Thinking about CyberSecurity for healthcare

The incident

Singapore’s healthcare systems, provided by Singtel health was declared breached by MCI & MOH on 20/07/2018 with 1.6 Million non-medical personal records stolen and 160,000 patient prescription records stolen.

“Our goal has to be to prevent every single one of these attacks from succeeding. If we discover a breach, we must promptly put it right, improve our systems, and inform the people affected.

This is what we are doing in this case. We cannot go back to paper records and files. We have to go forward, to build a secure and smart nation.”

~Lee Hsien Loong, on the cyberattack that stole 1.6 million SingHealth patients’ non-medical records and 160,000 prescription records

We cannot go back

As LHL correctly points out, there is no going back for is from digital in healthcare, in case we forget in these dark moments of fear, let me remind you of why we cannot revert to a world before electronic records. We cannot move healthcare into the digital age without the electronic systems.

But why must healthcare move into the digital age and economy? To meet these 3 objectives;

1. Better allocation of resources to meet needs, better sharing, better parity, better capabilities to supply to long tail niches. In the digital age, healthcare will do better at matching supply to demand, providing personalisation and improving access to information, consultation and care beyond the limits of geography.

2. Better understanding of trends and patterns on a larger epidemiological scale, down to cohorts and even the individual. Digital will unlock insights at the speed of computers and assist care providers to make better decisions.

3. Better engagement of patients, putting them in control and driving behaviour towards healthier choices. Better experience for Clinicians and providers as well, providing more positive prevention and better strategies collaboratively with patients with a goal for better outcomes.
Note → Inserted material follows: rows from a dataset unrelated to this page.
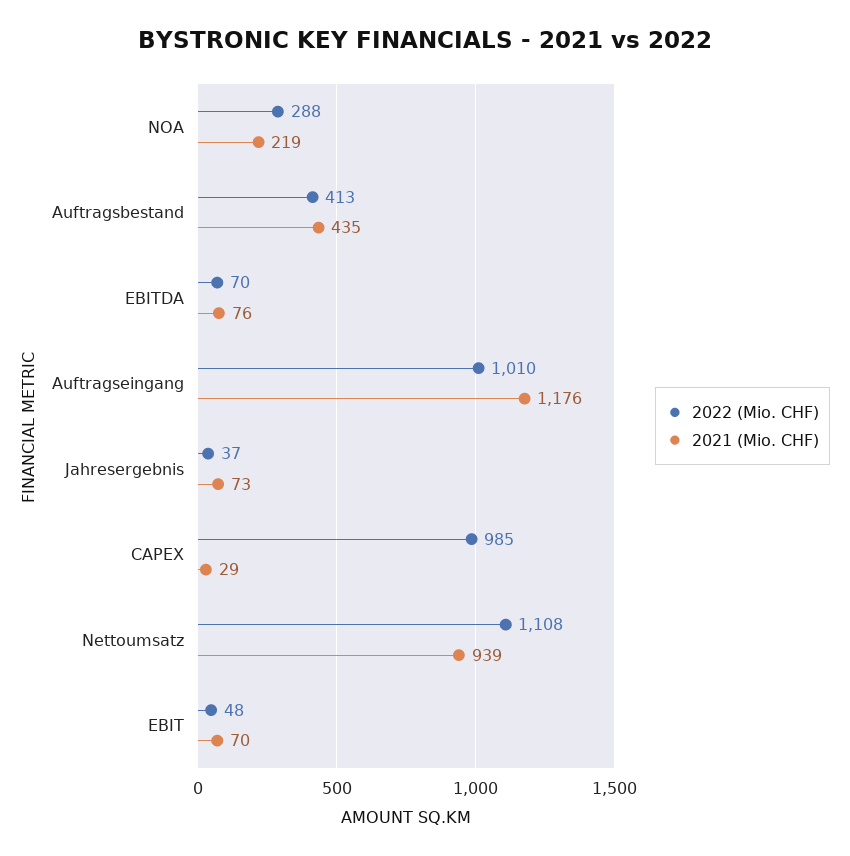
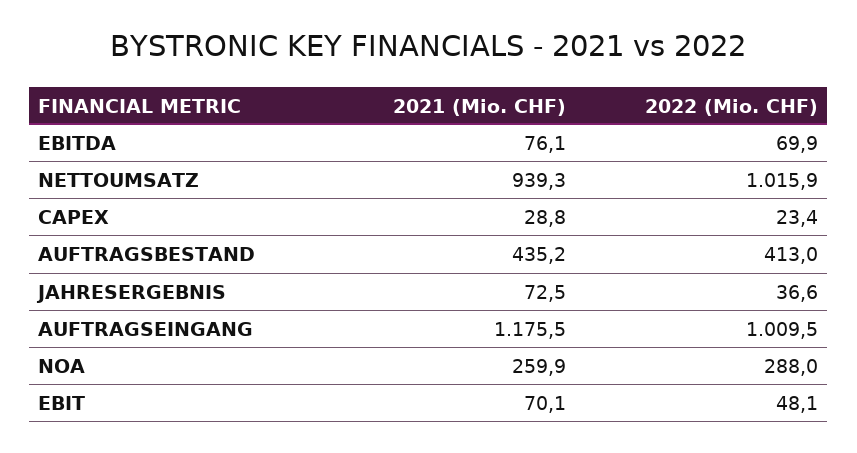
2021 (Mio. CHF), NOA: 219 -> 259.9
2022 (Mio. CHF), CAPEX: 985 -> 23.4
2022 (Mio. CHF), Nettoumsatz: 1108 -> 1015.9

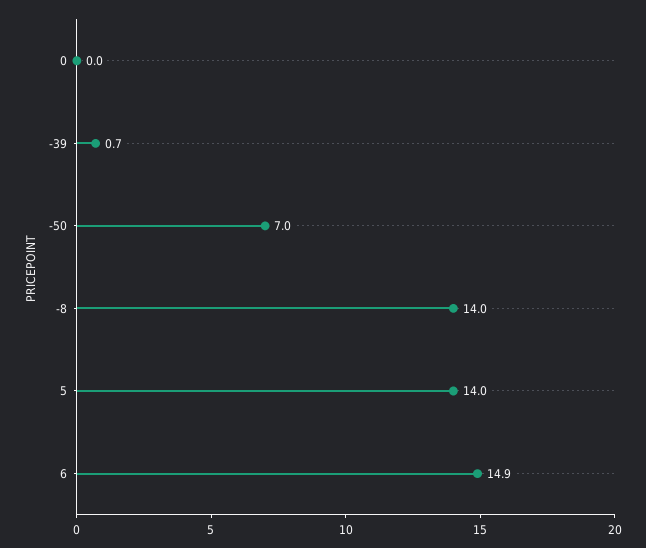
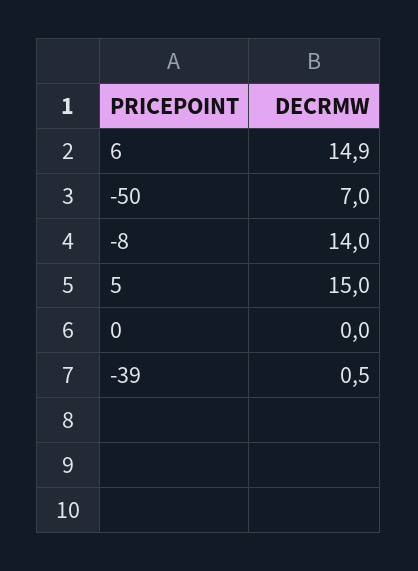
-39: 0.7 -> 0.5
5: 14 -> 15

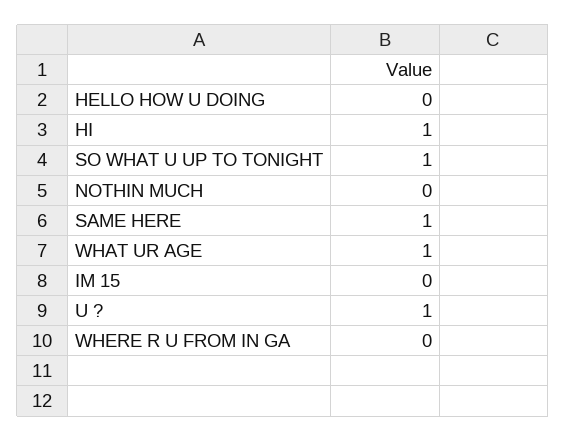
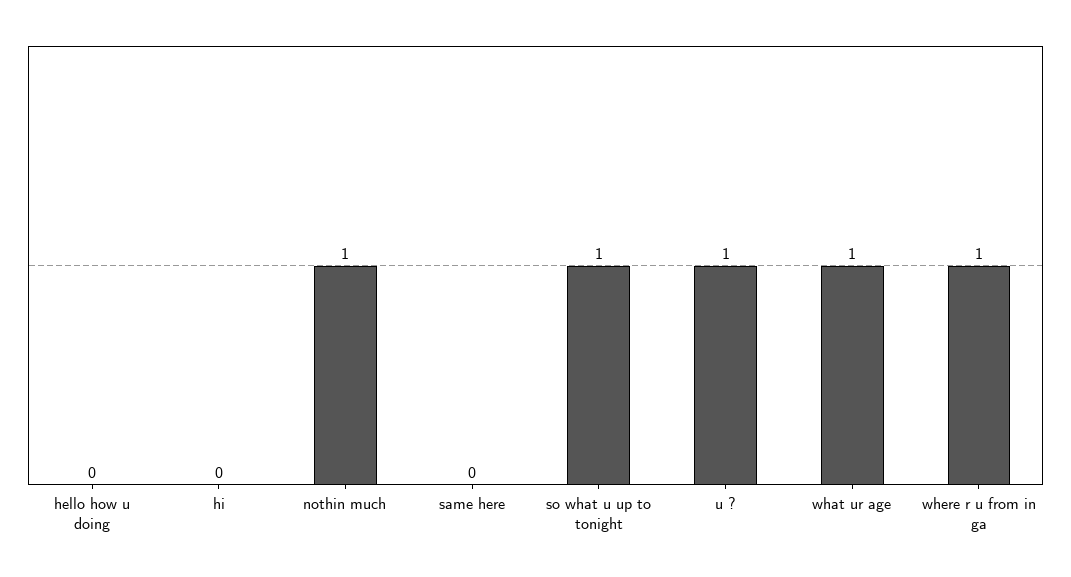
HI: 1 -> 0
NOTHIN MUCH: 0 -> 1
SAME HERE: 1 -> 0
IM 15: 0 -> none
WHERE R U FROM IN GA: 0 -> 1

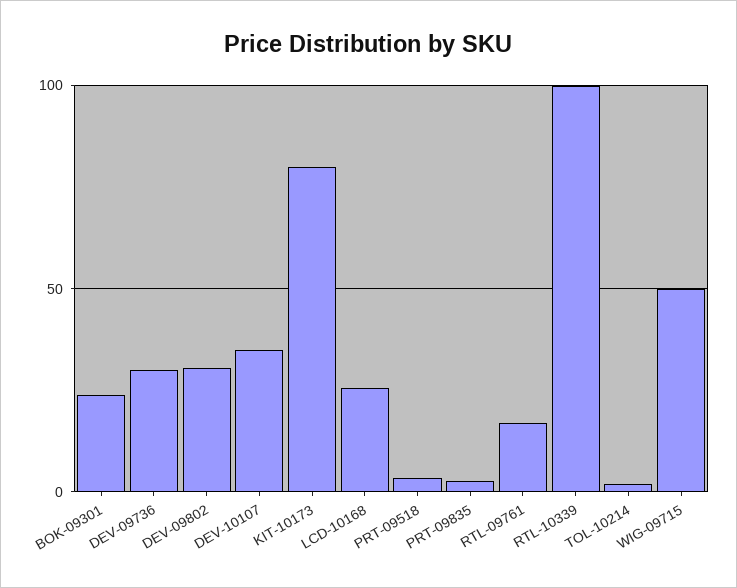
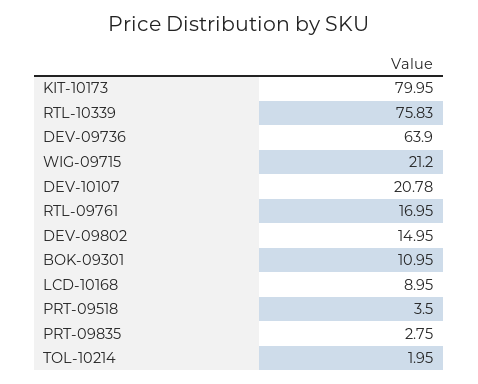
BOK-09301: 25 -> 10.95
DEV-09736: 30 -> 63.9
DEV-09802: 30 -> 14.95
DEV-10107: 35 -> 20.78
LCD-10168: 25 -> 8.95
RTL-10339: 100 -> 75.83
WIG-09715: 50 -> 21.2

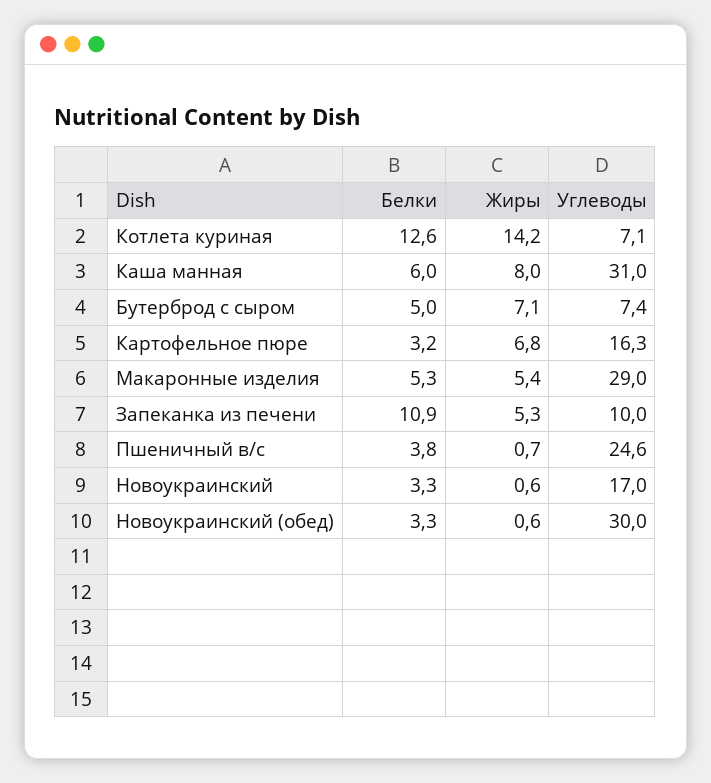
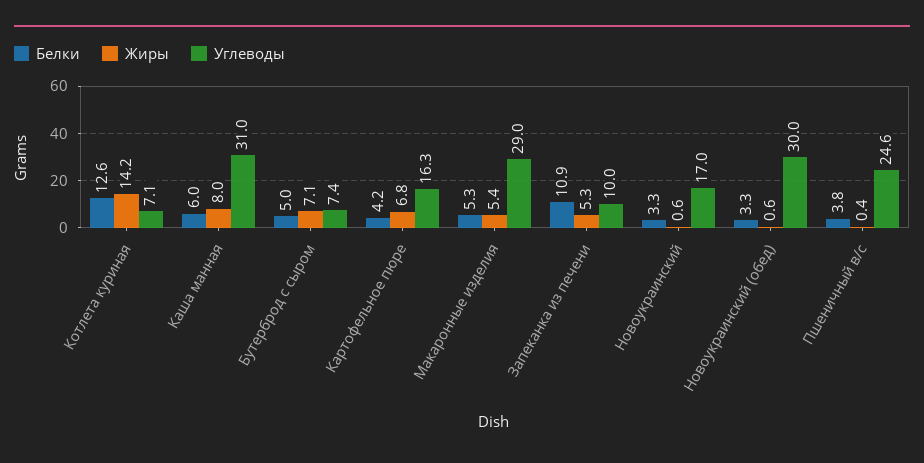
Белки, Картофельное пюре: 3.2 -> 4.2
Жиры, Пшеничный в/с: 0.7 -> 0.4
So this is not about electronic records but healthcare in this digital economy and world.

Malaysia take note

Highest profile medical record breach in Malaysia was that of the report from Doctors in Hospital Puswari of Mohd Saiful in the Anwar Ibrahim sodomy trial in 2008. This was a paper record – which is inherently not secure. You don’t have logs to determine if a paper record has been compromised or copied. So electronic records may increase the threat surface area, from those with physical access to anyone from the global network – but these risk can be mitigated and that access is precisely the same enabler of digital health. We cannot stop commercial air travel because terrorist crashed some planes – instead we learn and adapt and endeavour to prevent.

Malaysia needs to consider this incident and rush to prevent it from happening to us.

  • We need a national CyberSecurity framework for healthcare from MOH the same way BNM has a framework for our banks
  • Observe how even access to 1.6 million patient demographic data (or Patient ID. data) did not give access to the medical data. This looks like a well architectured design
  • We need an evidence based approach to CyberSecurity instead of the current way we do things, for example, some providers feel their DataCenters on premise are more secure than that of a cloud provider – nevermind the fact that the cloud provider has better certifications to prove otherwise
  • We need a national cyber threat monitoring centre and service for all healthcare and critical infrastructure, to provide that level of detection and response, to expensive and burdensome for an individual hospital or provider.